Mas, se os bispos realmente querem usar o beijo da paz como um meio
de implementar a passagem de Mateus 5,23-24, então eles devem mover o
rito penitencial para o fim da Liturgia da Palavra e celebrar o rito
penitencial com o beijo da paz. Nesse rearranjo, o rito penitencial
seria visto como uma resposta ao chamado para o arrependimento e
reconciliação como proclamado nas Escrituras e na homilia. Há muito a
ser dito sobre esse rearranjo, que é usado na liturgia do Zaire [República Democrátia do Congo] aprovada por Roma.
Ela segue o padrão de proclamação e resposta que é um princípio
litúrgico fundamental. O lado negativo (ou positivo, dependendo do seu
ponto de vista) é que os pregadores seriam encorajados por esta
estrutura a concluir a homilia com referências ao pecado, ao perdão e à
reconciliação.
Se os bispos querem dar o beijo da paz como um sinal de
reconciliação, outra possibilidade é movê-lo para depois do rito
penitencial em seu local atual, no início da Liturgia da Palavra. Tal
movimento, no entanto, daria ao rito penitencial mais ênfase do que a
maioria das pessoas acredita que ele mereça e reverteria o padrão de
proclamação-resposta para resposta-proclamação. Se estamos
verdadeiramente reconciliados e em paz assim tão cedo na liturgia, por
que ouvir a palavra de Deus?
Finalmente, algumas pessoas acreditam que o beijo da paz é
liturgicamente irrecuperável e gostariam de dá-lo antes que a liturgia
comece. Aqui ele iria voltar a ter um significado secular como uma
saudação ou parte de uma introdução. Muitas paróquias já introduziram
uma saudação iniciada por um leigo antes do sacerdote entrar na
assembleia. Uma vez que ocorra antes do início da liturgia, não há
nenhuma lei contra fazer isso. Essa saudação promove um senso de
comunidade. Quando feita corretamente, ela faz pessoas estranhas
apresentarem-se a outras ou permite saudações entre amigos que ainda não
se cumprimentaram. Mas esse não é o momento para as famílias e amigos
que vieram à igreja no mesmo carro apertar as mãos!
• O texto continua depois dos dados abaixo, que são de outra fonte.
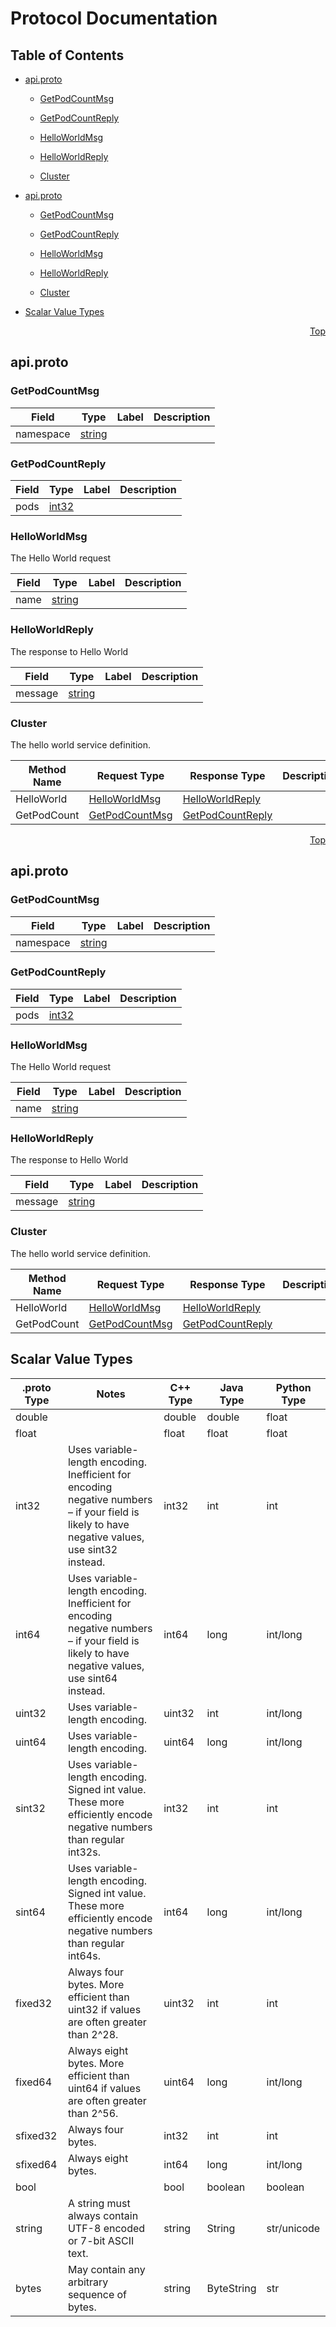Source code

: # Protocol Documentation
<a name="top"/>

## Table of Contents

- [api.proto](#api.proto)
    - [GetPodCountMsg](#cluster_manager_api.GetPodCountMsg)
    - [GetPodCountReply](#cluster_manager_api.GetPodCountReply)
    - [HelloWorldMsg](#cluster_manager_api.HelloWorldMsg)
    - [HelloWorldReply](#cluster_manager_api.HelloWorldReply)
  
  
  
    - [Cluster](#cluster_manager_api.Cluster)
  

- [api.proto](#api.proto)
    - [GetPodCountMsg](#cluster_manager_api.GetPodCountMsg)
    - [GetPodCountReply](#cluster_manager_api.GetPodCountReply)
    - [HelloWorldMsg](#cluster_manager_api.HelloWorldMsg)
    - [HelloWorldReply](#cluster_manager_api.HelloWorldReply)
  
  
  
    - [Cluster](#cluster_manager_api.Cluster)
  

- [Scalar Value Types](#scalar-value-types)



<a name="api.proto"/>
<p align="right"><a href="#top">Top</a></p>

## api.proto



<a name="cluster_manager_api.GetPodCountMsg"/>

### GetPodCountMsg



| Field | Type | Label | Description |
| ----- | ---- | ----- | ----------- |
| namespace | [string](#string) |  |  |






<a name="cluster_manager_api.GetPodCountReply"/>

### GetPodCountReply



| Field | Type | Label | Description |
| ----- | ---- | ----- | ----------- |
| pods | [int32](#int32) |  |  |






<a name="cluster_manager_api.HelloWorldMsg"/>

### HelloWorldMsg
The Hello World request


| Field | Type | Label | Description |
| ----- | ---- | ----- | ----------- |
| name | [string](#string) |  |  |






<a name="cluster_manager_api.HelloWorldReply"/>

### HelloWorldReply
The response to Hello World


| Field | Type | Label | Description |
| ----- | ---- | ----- | ----------- |
| message | [string](#string) |  |  |





 

 

 


<a name="cluster_manager_api.Cluster"/>

### Cluster
The hello world service definition.

| Method Name | Request Type | Response Type | Description |
| ----------- | ------------ | ------------- | ------------|
| HelloWorld | [HelloWorldMsg](#cluster_manager_api.HelloWorldMsg) | [HelloWorldReply](#cluster_manager_api.HelloWorldMsg) |  |
| GetPodCount | [GetPodCountMsg](#cluster_manager_api.GetPodCountMsg) | [GetPodCountReply](#cluster_manager_api.GetPodCountMsg) |  |

 



<a name="api.proto"/>
<p align="right"><a href="#top">Top</a></p>

## api.proto



<a name="cluster_manager_api.GetPodCountMsg"/>

### GetPodCountMsg



| Field | Type | Label | Description |
| ----- | ---- | ----- | ----------- |
| namespace | [string](#string) |  |  |






<a name="cluster_manager_api.GetPodCountReply"/>

### GetPodCountReply



| Field | Type | Label | Description |
| ----- | ---- | ----- | ----------- |
| pods | [int32](#int32) |  |  |






<a name="cluster_manager_api.HelloWorldMsg"/>

### HelloWorldMsg
The Hello World request


| Field | Type | Label | Description |
| ----- | ---- | ----- | ----------- |
| name | [string](#string) |  |  |






<a name="cluster_manager_api.HelloWorldReply"/>

### HelloWorldReply
The response to Hello World


| Field | Type | Label | Description |
| ----- | ---- | ----- | ----------- |
| message | [string](#string) |  |  |





 

 

 


<a name="cluster_manager_api.Cluster"/>

### Cluster
The hello world service definition.

| Method Name | Request Type | Response Type | Description |
| ----------- | ------------ | ------------- | ------------|
| HelloWorld | [HelloWorldMsg](#cluster_manager_api.HelloWorldMsg) | [HelloWorldReply](#cluster_manager_api.HelloWorldMsg) |  |
| GetPodCount | [GetPodCountMsg](#cluster_manager_api.GetPodCountMsg) | [GetPodCountReply](#cluster_manager_api.GetPodCountMsg) |  |

 



## Scalar Value Types

| .proto Type | Notes | C++ Type | Java Type | Python Type |
| ----------- | ----- | -------- | --------- | ----------- |
| <a name="double" /> double |  | double | double | float |
| <a name="float" /> float |  | float | float | float |
| <a name="int32" /> int32 | Uses variable-length encoding. Inefficient for encoding negative numbers – if your field is likely to have negative values, use sint32 instead. | int32 | int | int |
| <a name="int64" /> int64 | Uses variable-length encoding. Inefficient for encoding negative numbers – if your field is likely to have negative values, use sint64 instead. | int64 | long | int/long |
| <a name="uint32" /> uint32 | Uses variable-length encoding. | uint32 | int | int/long |
| <a name="uint64" /> uint64 | Uses variable-length encoding. | uint64 | long | int/long |
| <a name="sint32" /> sint32 | Uses variable-length encoding. Signed int value. These more efficiently encode negative numbers than regular int32s. | int32 | int | int |
| <a name="sint64" /> sint64 | Uses variable-length encoding. Signed int value. These more efficiently encode negative numbers than regular int64s. | int64 | long | int/long |
| <a name="fixed32" /> fixed32 | Always four bytes. More efficient than uint32 if values are often greater than 2^28. | uint32 | int | int |
| <a name="fixed64" /> fixed64 | Always eight bytes. More efficient than uint64 if values are often greater than 2^56. | uint64 | long | int/long |
| <a name="sfixed32" /> sfixed32 | Always four bytes. | int32 | int | int |
| <a name="sfixed64" /> sfixed64 | Always eight bytes. | int64 | long | int/long |
| <a name="bool" /> bool |  | bool | boolean | boolean |
| <a name="string" /> string | A string must always contain UTF-8 encoded or 7-bit ASCII text. | string | String | str/unicode |
| <a name="bytes" /> bytes | May contain any arbitrary sequence of bytes. | string | ByteString | str |

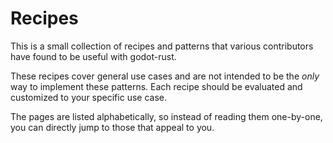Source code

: # Recipes

This is a small collection of recipes and patterns that various contributors have found to be useful with godot-rust.

These recipes cover general use cases and are not intended to be the *only* way to implement these patterns. Each recipe should be evaluated and customized to your specific use case.

The pages are listed alphabetically, so instead of reading them one-by-one, you can directly jump to those that appeal to you. 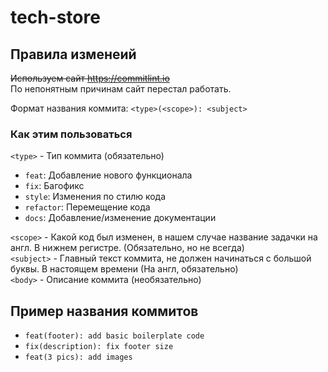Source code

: # tech-store
## Правила изменеий
~~Используем сайт https://commitlint.io~~  
По непонятным причинам сайт перестал работать.

Формат названия коммита: `<type>(<scope>): <subject>`

### Как этим пользоваться
`<type>` - Тип коммита (обязательно)
  - `feat`: Добавление нового функционала
  - `fix`: Багофикс
  - `style`: Изменения по стилю кода
  - `refactor`: Перемещение кода
  - `docs`: Добавление/изменение документации

`<scope>` - Какой код был изменен, в нашем случае название задачки на англ. В нижнем регистре. (Обязательно, но не всегда)  
`<subject>` - Главный текст коммита, не должен начинаться с большой буквы. В настоящем времени (На англ, обязательно)  
`<body>` - Описание коммита (необязательно)  
## Пример названия коммитов
  - `feat(footer): add basic boilerplate code`
  - `fix(description): fix footer size`
  - `feat(3 pics): add images`
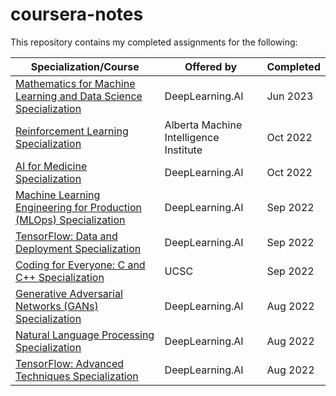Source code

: # coursera-notes

This repository contains my completed assignments for the following:

| Specialization/Course | Offered by | Completed |
| --------------------- | ---------- | --------- |
| [Mathematics for Machine Learning and Data Science Specialization](./Maths) | DeepLearning.AI | Jun 2023 |
| [Reinforcement Learning Specialization](./RL/) | Alberta Machine Intelligence Institute | Oct 2022 |
| [AI for Medicine Specialization](./Med/) | DeepLearning.AI | Oct 2022 |
| [Machine Learning Engineering for Production (MLOps) Specialization](./MLOps/) | DeepLearning.AI | Sep 2022 |
| [TensorFlow: Data and Deployment Specialization](./Tensorflow2/) | DeepLearning.AI | Sep 2022 |
| [Coding for Everyone: C and C++ Specialization](./cprog/) | UCSC | Sep 2022 |
| [Generative Adversarial Networks (GANs) Specialization](./GAN/) | DeepLearning.AI | Aug 2022 |
| [Natural Language Processing Specialization](./NLP) | DeepLearning.AI | Aug 2022 |
| [TensorFlow: Advanced Techniques Specialization](./Tensorflow/) | DeepLearning.AI | Aug 2022 |
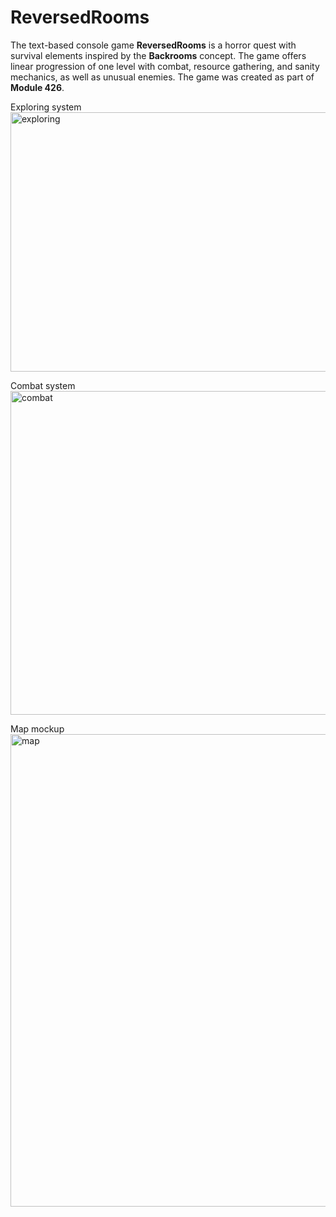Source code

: # ReversedRooms
The text-based console game **ReversedRooms** is a horror quest with survival elements inspired by the **Backrooms** concept. The game offers linear progression of one level with combat, resource gathering, and sanity mechanics, as well as unusual enemies. The game was created as part of **Module 426**.

Exploring system
<img width="571" height="415" alt="exploring" src="https://github.com/user-attachments/assets/c7c17e8c-711a-458f-8f7e-caf680c728b7" />

Combat system
<img width="875" height="518" alt="combat" src="https://github.com/user-attachments/assets/c367b212-ab50-44e1-9d6b-873264c8577f" />

Map mockup
<img width="1064" height="756" alt="map" src="https://github.com/user-attachments/assets/a633c875-16ae-4f30-87e3-cb3becc610e4" />
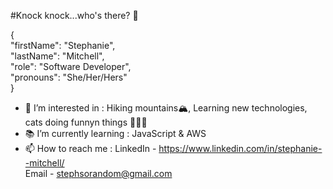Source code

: #Knock knock...who's there? 👋

{ <br/>
 "firstName": "Stephanie", <br/>
 "lastName": "Mitchell", <br/>
 "role": "Software Developer", <br/>
 "pronouns": "She/Her/Hers" <br/>
}

<!---
stephsorandom/stephsorandom is a ✨ special ✨ repository because its `README.md` (this file) appears on your GitHub profile.
You can click the Preview link to take a look at your changes.
--->

- 👀 I’m interested in : Hiking mountains🏔, Learning new technologies, cats doing funnyn things 🤷🏻‍♀️  
- 📚 I’m currently learning : JavaScript & AWS
- 📫 How to reach me :
  LinkedIn - https://www.linkedin.com/in/stephanie--mitchell/ <br/>
  Email - stephsorandom@gmail.com
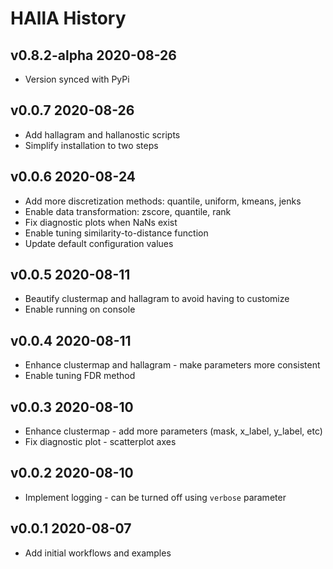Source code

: # HAllA History #

## v0.8.2-alpha 2020-08-26 ##

* Version synced with PyPi

## v0.0.7 2020-08-26 ##

* Add hallagram and hallanostic scripts
* Simplify installation to two steps

## v0.0.6 2020-08-24 ##

* Add more discretization methods: quantile, uniform, kmeans, jenks
* Enable data transformation: zscore, quantile, rank
* Fix diagnostic plots when NaNs exist
* Enable tuning similarity-to-distance function
* Update default configuration values

## v0.0.5 2020-08-11 ##

* Beautify clustermap and hallagram to avoid having to customize
* Enable running on console

## v0.0.4 2020-08-11 ##

* Enhance clustermap and hallagram - make parameters more consistent
* Enable tuning FDR method

## v0.0.3 2020-08-10 ##

* Enhance clustermap - add more parameters (mask, x_label, y_label, etc)
* Fix diagnostic plot - scatterplot axes

## v0.0.2 2020-08-10 ##

* Implement logging - can be turned off using `verbose` parameter

## v0.0.1 2020-08-07 ##

* Add initial workflows and examples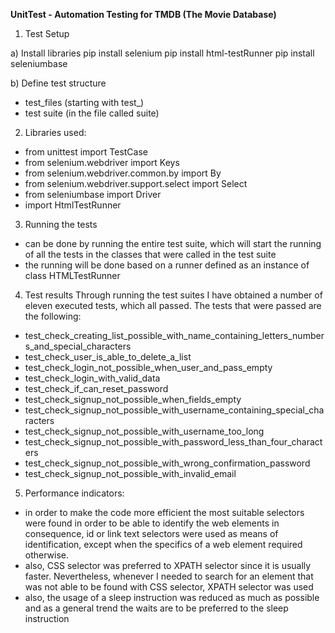 <b>UnitTest - Automation Testing for TMDB (The Movie Database)</b>

1. Test Setup

a) Install libraries
pip install selenium
pip install html-testRunner
pip install seleniumbase

b) Define test structure
- test_files (starting with test_)
- test suite (in the file called suite)

2. Libraries used:
- from unittest import TestCase
- from selenium.webdriver import Keys
- from selenium.webdriver.common.by import By
- from selenium.webdriver.support.select import Select
- from seleniumbase import Driver 
- import HtmlTestRunner

3. Running the tests
- can be done by running the entire test suite, which will start the running of all the tests in the classes that were called in the test suite
- the running will be done based on a runner defined as an instance of class HTMLTestRunner

4. Test results
Through running the test suites I have obtained a number of eleven executed tests, which all passed. 
The tests that were passed are the following:
- test_check_creating_list_possible_with_name_containing_letters_numbers_and_special_characters 
- test_check_user_is_able_to_delete_a_list
- test_check_login_not_possible_when_user_and_pass_empty
- test_check_login_with_valid_data
- test_check_if_can_reset_password
- test_check_signup_not_possible_when_fields_empty
- test_check_signup_not_possible_with_username_containing_special_characters
- test_check_signup_not_possible_with_username_too_long
- test_check_signup_not_possible_with_password_less_than_four_characters
- test_check_signup_not_possible_with_wrong_confirmation_password
- test_check_signup_not_possible_with_invalid_email


5. Performance indicators:
- in order to make the code more efficient the most suitable selectors were found in order to be able to identify the web elements in consequence, id or link text selectors were used as means of identification, except when the specifics of a web element required otherwise.
- also, CSS selector was preferred to XPATH selector since it is usually faster. Nevertheless, whenever I needed to search for an element that was not able to be found with CSS selector, XPATH selector was used
- also, the usage of a sleep instruction was reduced as much as possible and as a general trend the waits are to be preferred to the sleep instruction
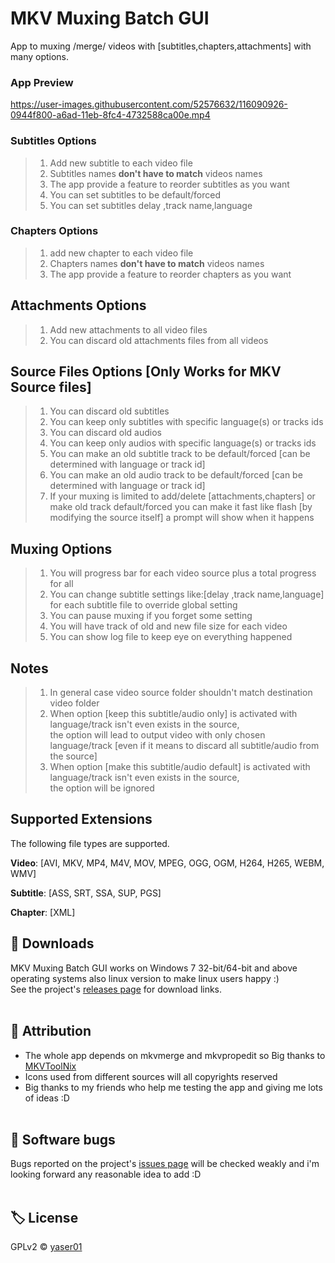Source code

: # MKV Muxing Batch GUI

App to muxing /merge/ videos with [subtitles,chapters,attachments] with many options.<br>

### App Preview
https://user-images.githubusercontent.com/52576632/116090926-0944f800-a6ad-11eb-8fc4-4732588ca00e.mp4

### Subtitles Options
>1. Add new subtitle to each video file
>1. Subtitles names **don't have to match** videos names
>1. The app provide a feature to reorder subtitles as you want
>1. You can set subtitles to be default/forced
>1. You can set subtitles delay ,track name,language
### Chapters Options
>1. add new chapter to each video file
>1. Chapters names **don't have to match** videos names
>1. The app provide a feature to reorder chapters as you want
## Attachments Options
>1. Add new attachments to all video files 
>1. You can discard old attachments files from all videos 
## Source Files Options [Only Works for MKV Source files]
>1. You can discard old subtitles  
>1. You can keep only subtitles with specific language(s) or tracks ids
>1. You can discard old audios  
>1. You can keep only audios with specific language(s) or tracks ids
>1. You can make an old subtitle track to be default/forced [can be determined with language or track id]
>1. You can make an old audio track to be default/forced [can be determined with language or track id]
>1. If your muxing is limited to add/delete [attachments,chapters] or make old track default/forced you can make it fast like flash [by modifying the source itself] a prompt will show when it happens

## Muxing Options
>1. You will progress bar for each video source plus a total progress for all
>1. You can change subtitle settings like:[delay ,track name,language] for each subtitle file to override global setting
>1. You can pause muxing if you forget some setting 
>1. You will have track of old and new file size for each video
>1. You can show log file to keep eye on everything happened 
## Notes
>1. In general case video source folder shouldn't match destination video folder
>1. When option [keep this subtitle/audio only] is activated with language/track isn't even exists in the source,
><br>the option will lead to output video with only chosen language/track  [even if it means to discard all subtitle/audio from the source]
>1. When option [make this subtitle/audio default] is activated with language/track isn't even exists in the source,
><br>the option will be ignored
## Supported Extensions
The following file types are supported.

**Video**:
[AVI, MKV, MP4, M4V, MOV, MPEG, OGG, OGM, H264, H265, WEBM, WMV]

**Subtitle**:
[ASS, SRT, SSA, SUP, PGS]

**Chapter**:
[XML]

## 💾 Downloads
MKV Muxing Batch GUI works on Windows 7  32-bit/64-bit and above operating systems  also linux version to make linux users happy :) <br>
See the project's [releases&nbsp;page](https://github.com/yaser01/mkv-muxing-batch-gui/releases) for download links.
<br><br>
## 🙏 Attribution
- The whole app depends on mkvmerge and mkvpropedit so Big thanks to [MKVToolNix](https://gitlab.com/mbunkus/mkvtoolnix)
- Icons used from different sources will all copyrights reserved
- Big thanks to my friends who help me testing the app and giving me lots of ideas :D
<br><br>
## 🦟 Software bugs
Bugs reported on the project's [issues page](https://github.com/yaser01/mkv-muxing-batch-gui/issues) will be checked weakly and i'm looking forward any reasonable idea to add :D
<br><br>

## 🏷️ License
GPLv2 © [yaser01](https://github.com/yaser01/mkv-muxing-batch-gui/blob/main/LICENSE)
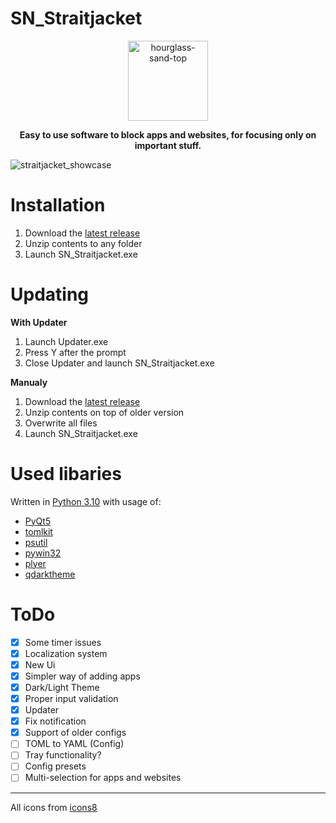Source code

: # SN_Straitjacket

<p align="center">
  <img width="128" height="128" src="https://img.icons8.com/nolan/128/1A6DFF/C822FF/hourglass-sand-top.png" alt="hourglass-sand-top"/>
</p>

<p align="center">
  <b>Easy to use software to block apps and websites, for focusing only on important stuff.</b>
</p>

![straitjacket_showcase](https://github.com/SNeicer/SN_Straitjacket/assets/46260745/d8550ba7-8941-471f-8414-8f7eec6c74d7)

# Installation
1. Download the [latest release](https://github.com/SNeicer/SN_Straitjacket/releases/tag/release-v1.3)
2. Unzip contents to any folder
3. Launch SN_Straitjacket.exe

# Updating
**With Updater**
1. Launch Updater.exe
2. Press Y after the prompt
3. Close Updater and launch SN_Straitjacket.exe

**Manualy**
1. Download the [latest release](https://github.com/SNeicer/SN_Straitjacket/releases/tag/release-v1.3)
2. Unzip contents on top of older version
3. Overwrite all files
4. Launch SN_Straitjacket.exe

# Used libaries
Written in [Python 3.10](https://www.python.org/) with usage of:
- [PyQt5](https://pypi.org/project/PyQt5/)
- [tomlkit](https://pypi.org/project/tomlkit/)
- [psutil](https://pypi.org/project/psutil/)
- [pywin32](https://pypi.org/project/pywin32/)
- [plyer](https://github.com/kivy/plyer)
- [qdarktheme](https://pypi.org/project/pyqtdarktheme/)

# ToDo
- [X] Some timer issues
- [X] Localization system
- [X] New Ui
- [X] Simpler way of adding apps
- [X] Dark/Light Theme
- [X] Proper input validation
- [X] Updater
- [X] Fix notification
- [X] Support of older configs
- [ ] TOML to YAML (Config)
- [ ] Tray functionality?
- [ ] Config presets
- [ ] Multi-selection for apps and websites

---
All icons from [icons8](https://icons8.com/)
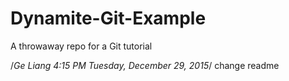 # Dynamite-Git-Example
A throwaway repo for a Git tutorial

/*Ge Liang 4:15 PM Tuesday, December 29, 2015*/
change readme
ALÉM DE PROMOVER O SENSO DE COMUNIDADE, esse aperto
de mão introdutório também ajuda as pessoas a entender que o beijo da
paz não é apenas dizer "oi". É diferente. Você diz "oi" para alguém que
você ainda não falou, mas você troca o sinal da paz com todos os outros
(família, amigos e estranhos), mesmo se você teve uma longa conversa com
eles antes da liturgia.
Para resumir: os bispos devem votar para colocar o beijo da paz no
fim da Liturgia da Palavra. Deve acontecer após a oração dos fiéis, ou
seja, retornar à sua posição mais antiga. Como o beijo será interpretado
pelo clero e pelo povo, vai ser interessante de ver.